Larion Studios forum stores your passwords in unhashed plaintext. Don’t use a password there that you’ve used anywhere else.
Larion Studios forum stores your passwords in unhashed plaintext. Don’t use a password there that you’ve used anywhere else.
no, they probably dont.
they just send it to your email upon registration, which is kinda a bad idea, but they are probably storing passwords hashed afterwards.
…and if they keep the emails they send out archived (which would be reasonable), they also have it stored in plaintext there.
Automatically generated emails usually don’t get saved.
As the designated email dev at my company I can confidently say this is not true.
Not saying that this specific email is persisted, but almost all that I work with are. It’s a very common practice.
Yeah, we save most emails sent out at my work.
this is still a terrible idea. the system should never know the plaintext password.
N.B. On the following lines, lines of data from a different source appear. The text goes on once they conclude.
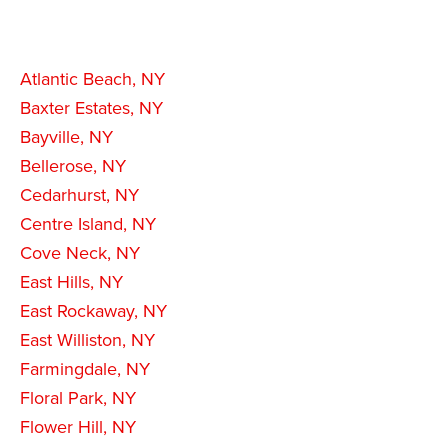
Atlantic Beach, NY
Baxter Estates, NY
Bayville, NY
Bellerose, NY
Cedarhurst, NY
Centre Island, NY
Cove Neck, NY
East Hills, NY
East Rockaway, NY
East Williston, NY
Farmingdale, NY
Floral Park, NY
Flower Hill, NY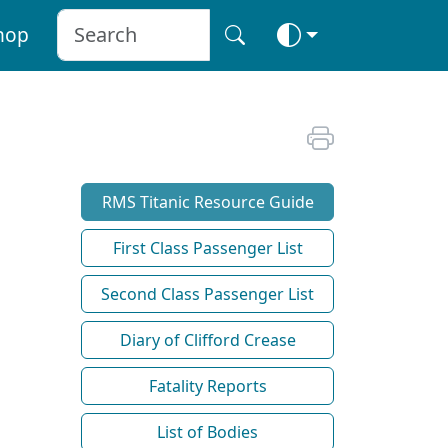
hop
RMS Titanic Resource Guide
First Class Passenger List
Second Class Passenger List
Diary of Clifford Crease
Fatality Reports
List of Bodies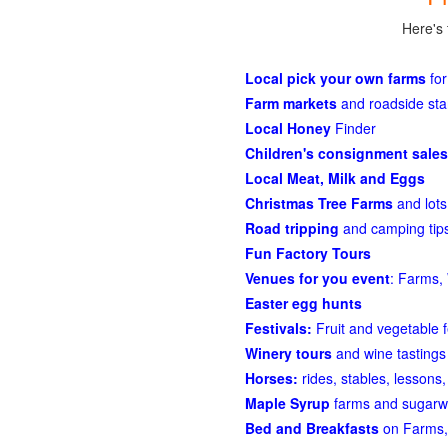
Here's 
Local pick your own farms
for
Farm markets
and roadside st
Local Honey
Finder
Children's consignment sales
Local Meat, Milk and Eggs
Christmas Tree Farms
and lots
Road tripping
and camping tips
Fun Factory Tours
Venues for you event
: Farms, 
Easter egg hunts
Festivals:
Fruit and vegetable f
Winery tours
and wine tastings
Horses:
rides, stables, lessons, 
Maple Syrup
farms and sugarw
Bed and Breakfasts
on Farms,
logs capture a lot even automated emails. i don’t see a single reason to send the user their plaintext password and many reasons why they shouldn’t
passwords are usually hashed server-side tho and that’s done for a reason.
if handling passwords correctly, server side hashing is way more secure then client-side. (with client side hashing, hash becomes the password…)
So it’s in plaintext in their email system
these emails don’t usually get copied to local outbox folder (as any oher auto generated emails)
password may end up in cache somewhere tho…
and this is why it’s a bad idea and rarely done nowadays
Generated emails usually don’t get saved, as soon as it is delivered it will be gone.
I’ve literally never had a service provider email me my own password ever. Maybe a OTP, but never my actual password. And especially not in plaintext.
What would be the necessity behind emailing someone their own password? Doesn’t that defeat the purpose of having a password? Email isn’t secure.
Idk if I’m misremembering, but it’s my impression that they did this a lot in the 2000s, haha. I guess bad practices have a habit of sticking around
I’ve had service providers physically mail my own password to me before. Just crazy.
Always use unique passwords for every site.
But that still means they had your plaintext password at some point.
Edit: which, as some replies suggest, may not actually be much of an issue.
I’m still skeptical about them returning it, however.
hashing on client side is considered a bad idea and almost never done.
you actually send your password “in plain text” every time you sign up.
Really everytime you log in too.
Of course. You receive the password in plain on account creation, do the process you need, and then store it hashed.